= To-do item =
Reproduce exactly, and solely, the lines running from the top of the data below through the line with "text: (412, 98) -> (655, 276), 357 -> 285", both inclusive. Omit pictures.

= Information supplied =
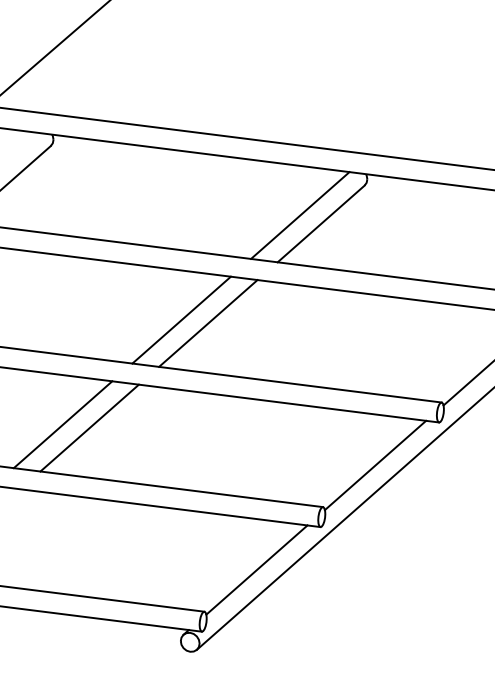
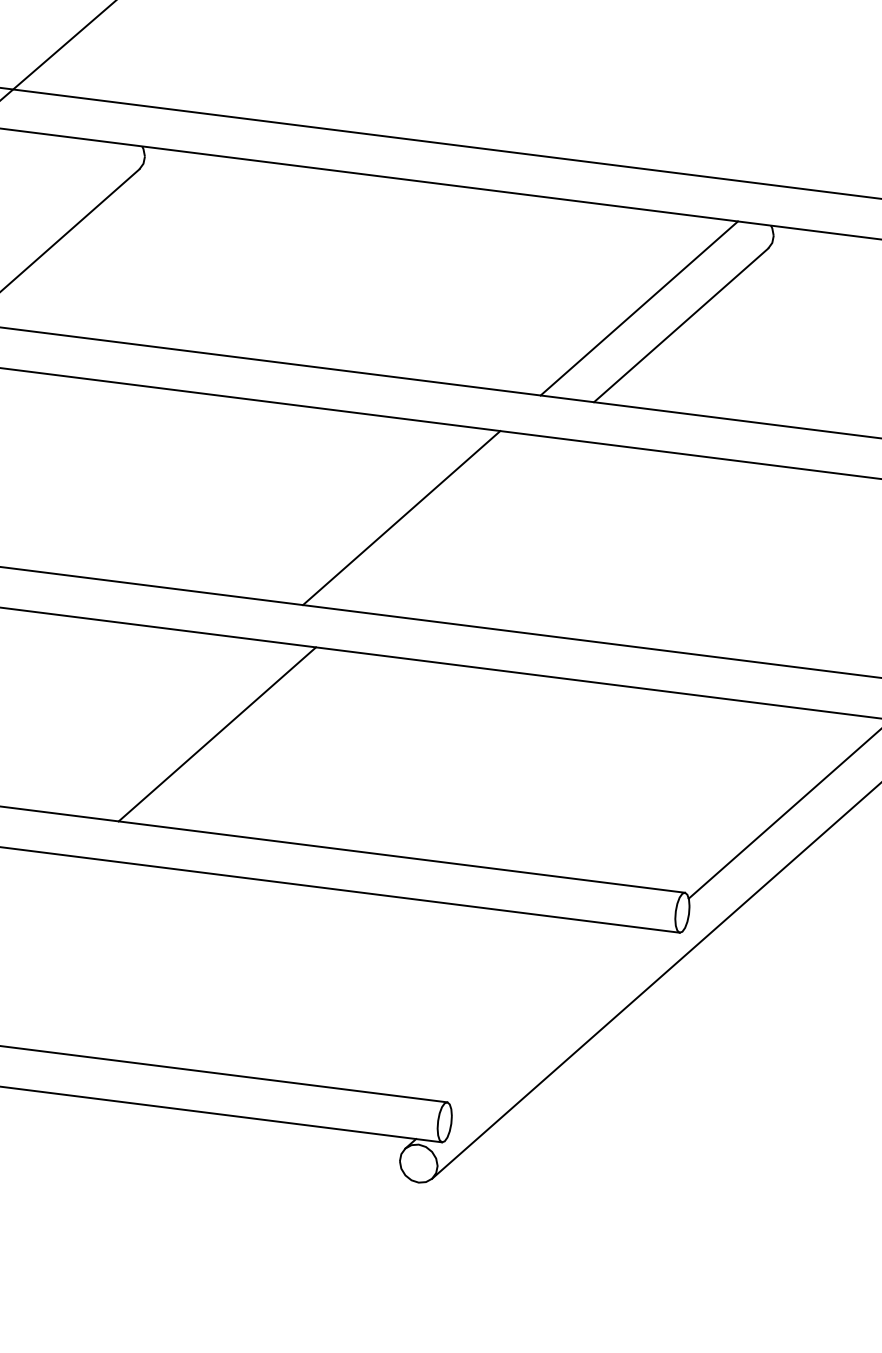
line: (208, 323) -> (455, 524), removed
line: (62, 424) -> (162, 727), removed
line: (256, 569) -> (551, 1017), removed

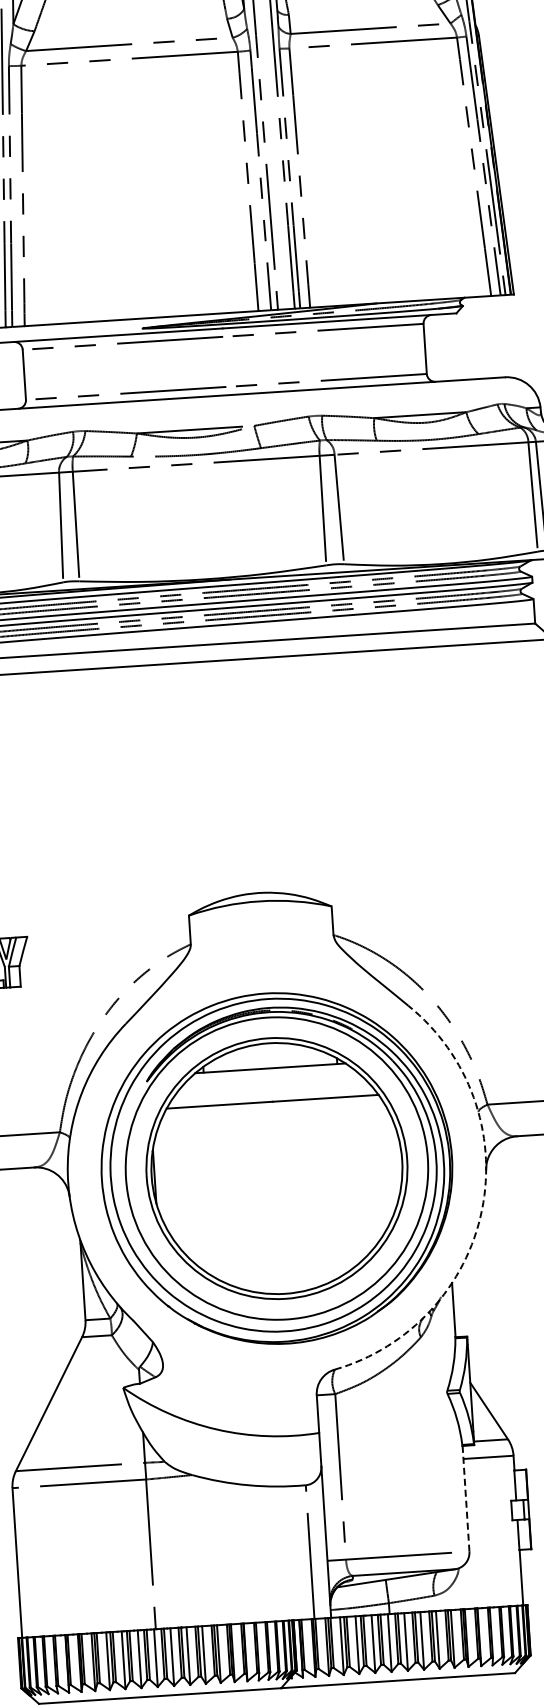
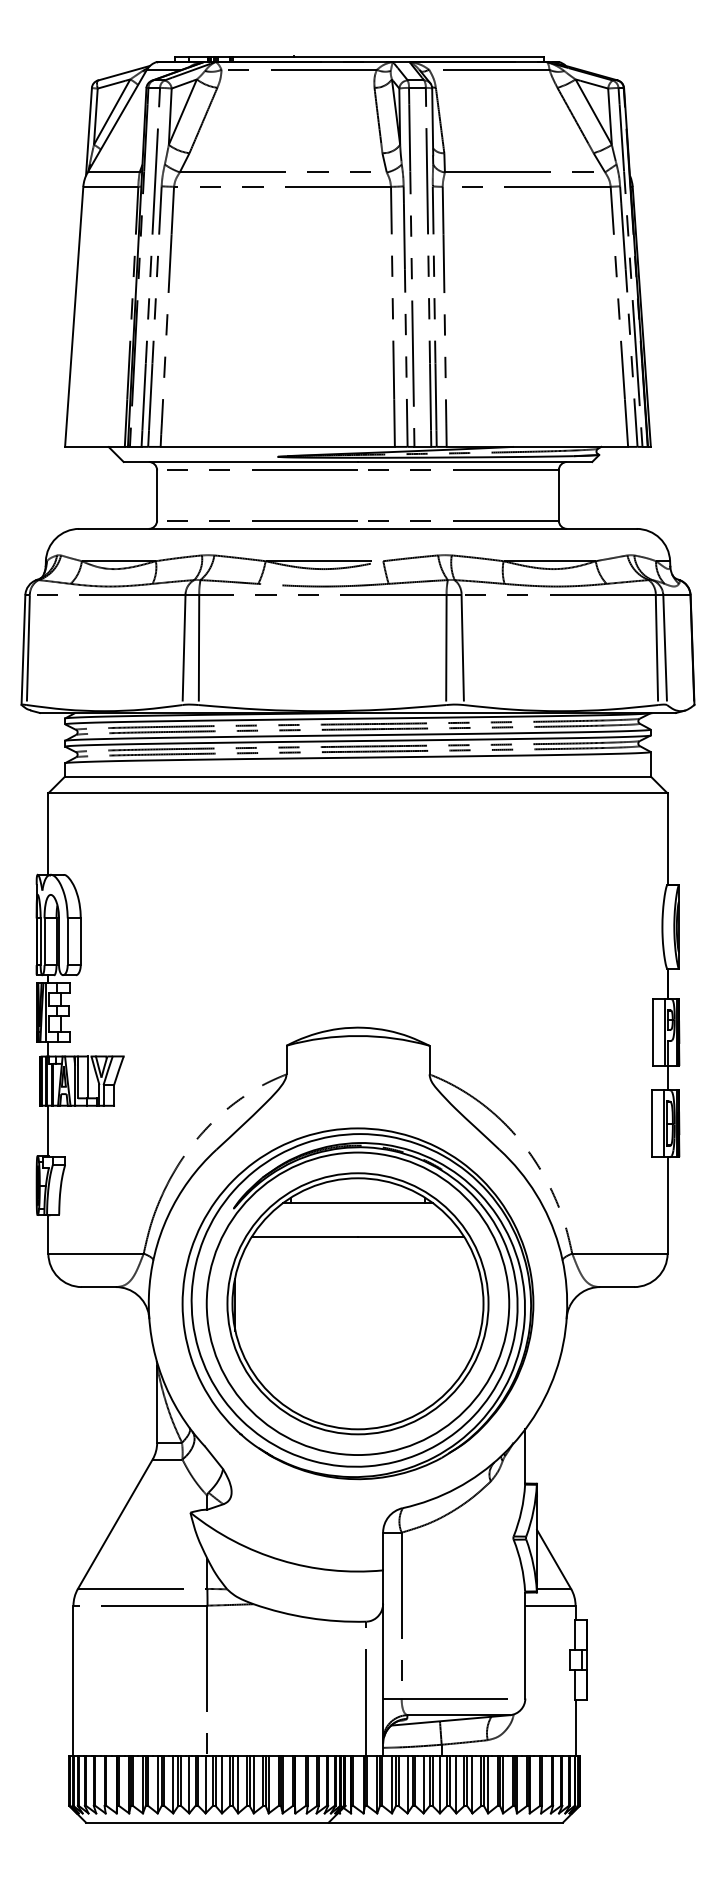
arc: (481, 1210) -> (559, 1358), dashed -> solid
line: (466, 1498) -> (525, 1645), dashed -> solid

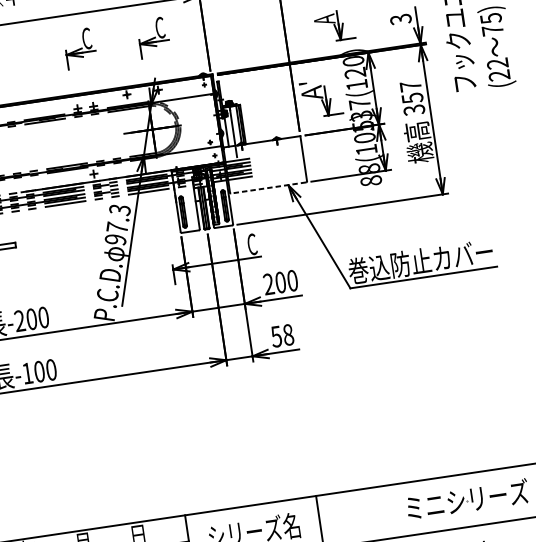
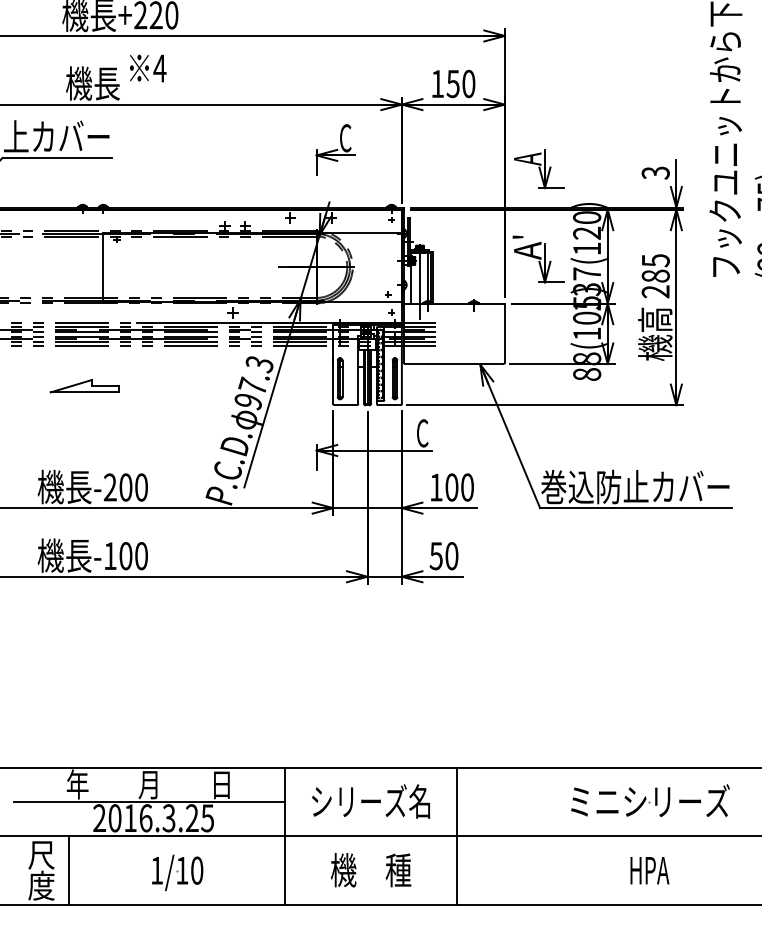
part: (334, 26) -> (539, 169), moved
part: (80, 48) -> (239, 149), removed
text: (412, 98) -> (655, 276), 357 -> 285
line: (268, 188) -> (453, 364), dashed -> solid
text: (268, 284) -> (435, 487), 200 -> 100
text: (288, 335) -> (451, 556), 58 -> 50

= Result for this exercise =
line: (208, 323) -> (455, 524), removed
line: (62, 424) -> (162, 727), removed
line: (256, 569) -> (551, 1017), removed

arc: (481, 1210) -> (559, 1358), dashed -> solid
line: (466, 1498) -> (525, 1645), dashed -> solid

part: (334, 26) -> (539, 169), moved
part: (80, 48) -> (239, 149), removed
text: (412, 98) -> (655, 276), 357 -> 285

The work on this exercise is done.